If on your machine the link in File1 on cell in File2 looks like

='D:\CompanyData\ConfidentialFolder\[File2.xlsx]Sheet1'!$A$1

, you email files to another person who copy/paste them into C:\OurPublicFolder, if File1 will be opened in read mode, first that another person will see is your link (if focus is on linked cell). Chances are high since Excel recognizes files are from outside, open it in read mode and asks you if you trust the source and would like to edit the file.
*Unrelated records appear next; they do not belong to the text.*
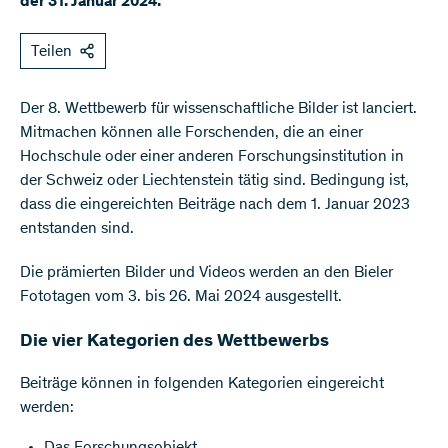
der 31. Januar 2024.
Teilen
Der 8. Wettbewerb für wissenschaftliche Bilder ist lanciert.
Mitmachen können alle Forschenden, die an einer
Hochschule oder einer anderen Forschungsinstitution in
der Schweiz oder Liechtenstein tätig sind. Bedingung ist,
dass die eingereichten Beiträge nach dem 1. Januar 2023
entstanden sind.
Die prämierten Bilder und Videos werden an den Bieler
Fototagen vom 3. bis 26. Mai 2024 ausgestellt.
Die vier Kategorien des Wettbewerbs
Beiträge können in folgenden Kategorien eingereicht
werden:
Das Forschungsobjekt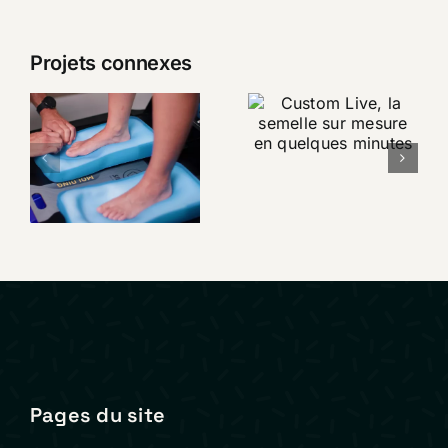
Projets connexes
Custom
Live, la
SIDAS –
semelle sur
Présentation
mesure en
Custom
quelques
Station
minutes
Premium
Pages du site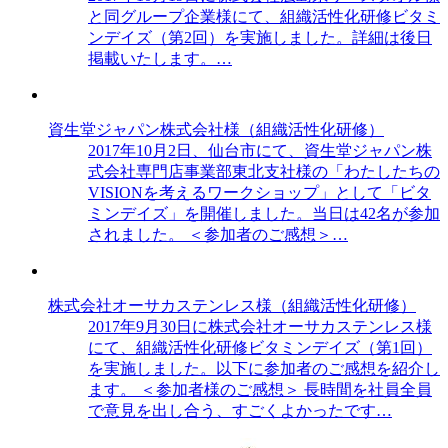
と同グループ企業様にて、組織活性化研修ビタミ
ンデイズ（第2回）を実施しました。詳細は後日
掲載いたします。…
資生堂ジャパン株式会社様（組織活性化研修）
2017年10月2日、仙台市にて、資生堂ジャパン株
式会社専門店事業部東北支社様の「わたしたちの
VISIONを考えるワークショップ」として「ビタ
ミンデイズ」を開催しました。当日は42名が参加
されました。 ＜参加者のご感想＞…
株式会社オーサカステンレス様（組織活性化研修）
2017年9月30日に株式会社オーサカステンレス様
にて、組織活性化研修ビタミンデイズ（第1回）
を実施しました。以下に参加者のご感想を紹介し
ます。 ＜参加者様のご感想＞ 長時間を社員全員
で意見を出し合う、すごくよかったです…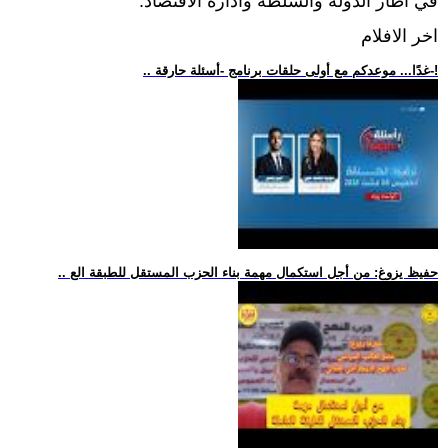
في اطار الدولة والسلطة وادارة الاقتصاد.
اخر الافلام
.. غدًا... موعدكم مع أولى حلقات برنامج -أسئلة حارقة-!
.. حفيظ يزوغ: من أجل استكمال مهمة بناء الحزب المستقل للطبقة الع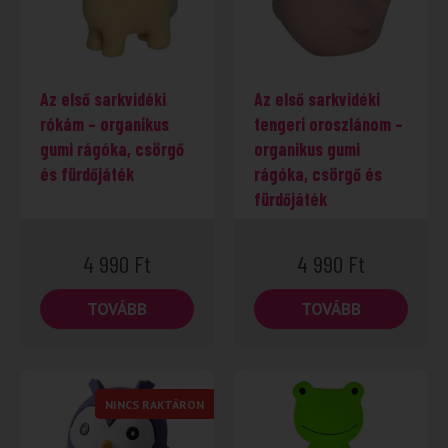
Az első sarkvidéki
Az első sarkvidéki
rókám – organikus
tengeri oroszlánom –
gumi rágóka, csörgő
organikus gumi
és fürdőjáték
rágóka, csörgő és
fürdőjáték
4 990
Ft
4 990
Ft
TOVÁBB
TOVÁBB
NINCS RAKTÁRON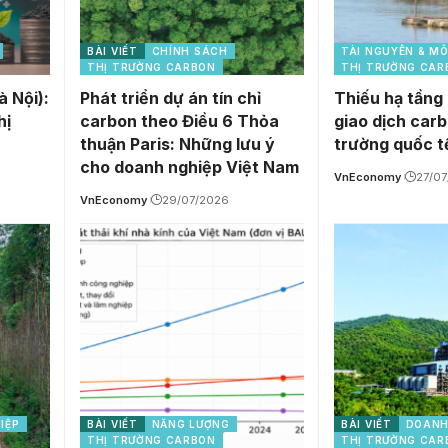
BÀI VIẾT
CHÍNH SÁCH
TÀI NGUYÊN & M
THỊ TRƯỜNG CARBON
THỊ TRƯỜNG CAR
à Nội):
Phát triển dự án tín chỉ
Thiếu hạ tầng 
hị
carbon theo Điều 6 Thỏa
giao dịch carb
thuận Paris: Những lưu ý
trường quốc t
cho doanh nghiệp Việt Nam
VnEconomy
27/0
VnEconomy
29/07/2026
IỆP
BÀI VIẾT
NĂNG LƯỢNG
BÀI VIẾT
DOANH
THỊ TRƯỜNG CARBON
THỊ TRƯỜNG CAR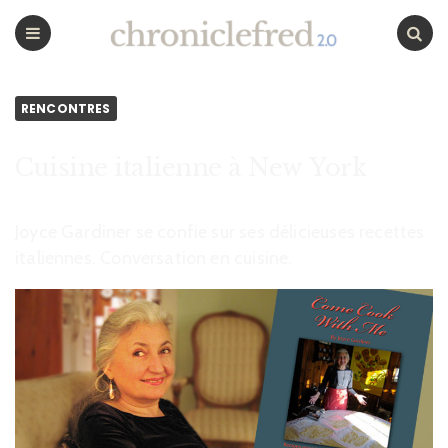
CHRONICLEFRED
Menu
Chercher
RENCONTRES
Cuisine italienne à New York
Joyce Gardiner se confie sur ses délicieuses recettes
italiennes. Conversation en cuisine.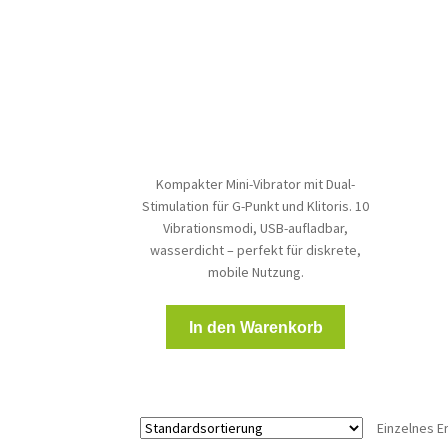
Kompakter Mini-Vibrator mit Dual-
Stimulation für G-Punkt und Klitoris. 10
Vibrationsmodi, USB-aufladbar,
wasserdicht – perfekt für diskrete,
mobile Nutzung.
In den Warenkorb
Einzelnes E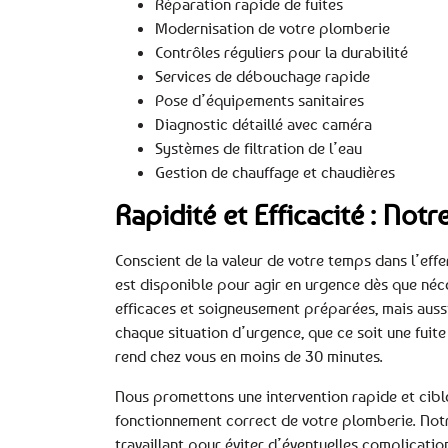
Réparation rapide de fuites
Modernisation de votre plomberie
Contrôles réguliers pour la durabilité
Services de débouchage rapide
Pose d’équipements sanitaires
Diagnostic détaillé avec caméra
Systèmes de filtration de l’eau
Gestion de chauffage et chaudières
Rapidité et Efficacité : No
Conscient de la valeur de votre temps dans l’effe
est disponible pour agir en urgence dès que néce
efficaces et soigneusement préparées, mais auss
chaque situation d’urgence, que ce soit une fuite
rend chez vous en moins de 30 minutes.
Nous promettons une intervention rapide et ciblé
fonctionnement correct de votre plomberie. Not
travaillant pour éviter d’éventuelles complicatio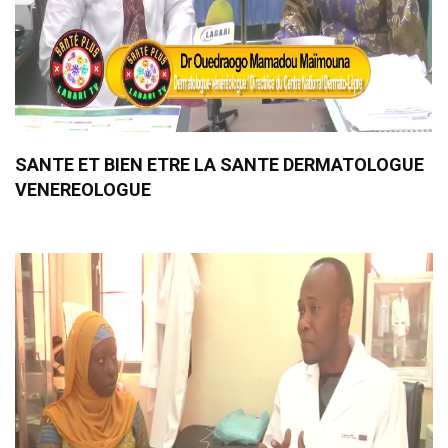
SANTE ET BIEN ETRE LA SANTE DERMATOLOGUE
VENEREOLOGUE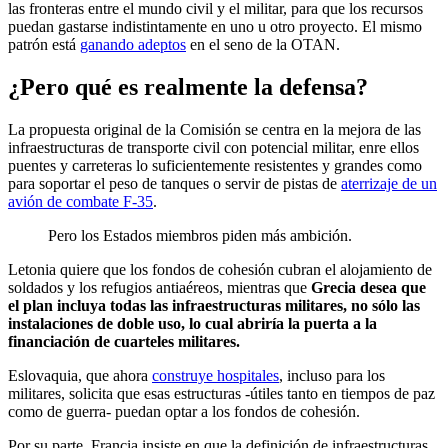
las fronteras entre el mundo civil y el militar, para que los recursos
puedan gastarse indistintamente en uno u otro proyecto. El mismo
patrón está
ganando adeptos
en el seno de la OTAN.
¿Pero qué es realmente la defensa?
La propuesta original de la Comisión se centra en la mejora de las
infraestructuras de transporte civil con potencial militar, enre ellos
puentes y carreteras lo suficientemente resistentes y grandes como
para soportar el peso de tanques o servir de pistas de
aterrizaje de un
avión de combate F-35
.
Pero los Estados miembros piden más ambición.
Letonia quiere que los fondos de cohesión cubran el alojamiento de
soldados y los refugios antiaéreos, mientras que
Grecia desea que
el plan incluya todas las infraestructuras militares, no sólo las
instalaciones de doble uso, lo cual abriría la puerta a la
financiación de cuarteles militares.
Eslovaquia, que ahora
construye hospitales
, incluso para los
militares, solicita que esas estructuras -útiles tanto en tiempos de paz
como de guerra- puedan optar a los fondos de cohesión.
Por su parte, Francia insiste en que la definición de infraestructuras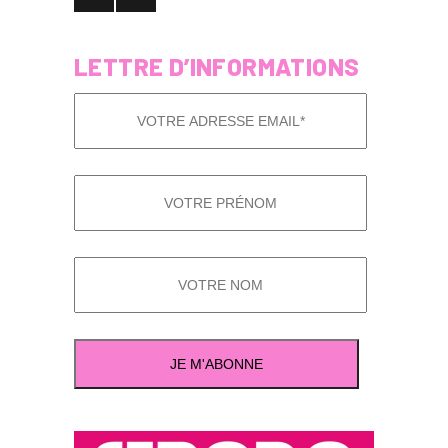
LETTRE D’INFORMATIONS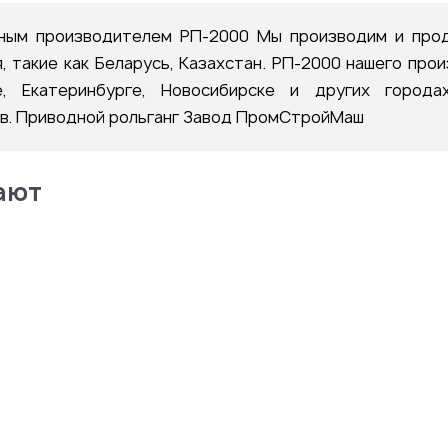
ым производителем РП-2000 Мы производим и прод
, такие как Беларусь, Казахстан. РП-2000 нашего про
е, Екатеринбурге, Новосибирске и других город
ов. Приводной рольганг Завод ПромСтройМаш
ают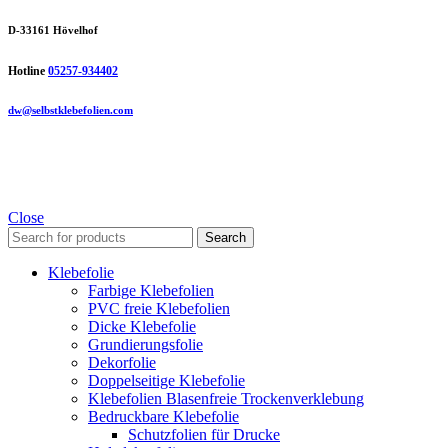
D-33161 Hövelhof
Hotline
05257-934402
dw@selbstklebefolien.com
Close
Search
Klebefolie
Farbige Klebefolien
PVC freie Klebefolien
Dicke Klebefolie
Grundierungsfolie
Dekorfolie
Doppelseitige Klebefolie
Klebefolien Blasenfreie Trockenverklebung
Bedruckbare Klebefolie
Schutzfolien für Drucke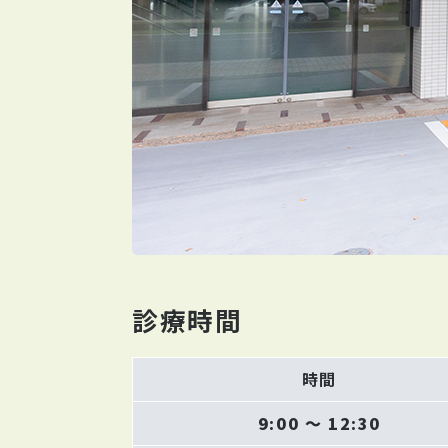
診療時間
時間
9:00 〜 12:30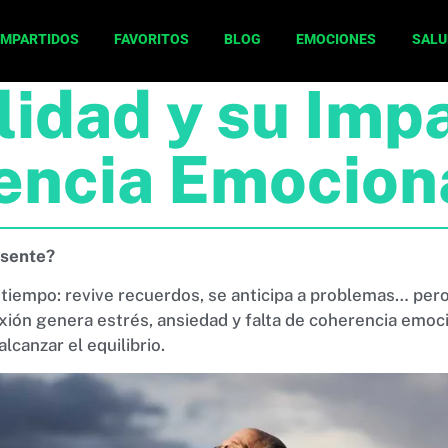
OMPARTIDOS
FAVORITOS
BLOG
EMOCIONES
SALU
idad y su Imp
encia Emocion
esente?
 tiempo: revive recuerdos, se anticipa a problemas… pero
xión genera estrés, ansiedad y falta de coherencia emoc
lcanzar el equilibrio.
As soon as the person shifted on file edit mode, link will be transformed to

='C:\OurPublicFolder\[File2.xlsx]Sheet1'!$A$1

and your initial link will disappear forever.

 

Thus link works and your filepath is not visible after another person starts edit the file on his site.

 

Your initial link will be visible as well if Excel can't find File2. It simply alerts about broken link and continues to keep it.

 

If the main goal is to secure initial link afraid there is no straightforward way. You may unzip File1 and manually change root part of the path on something else, actually doesn't matter on what. Or first copy the files into temporary folder like c:\delivery, open and save them here and after that email outside. Not very suitable on practice, but security is quite often not suitable from time consuming and usability point of views. These are the only ways I know, perhaps some others exist as well.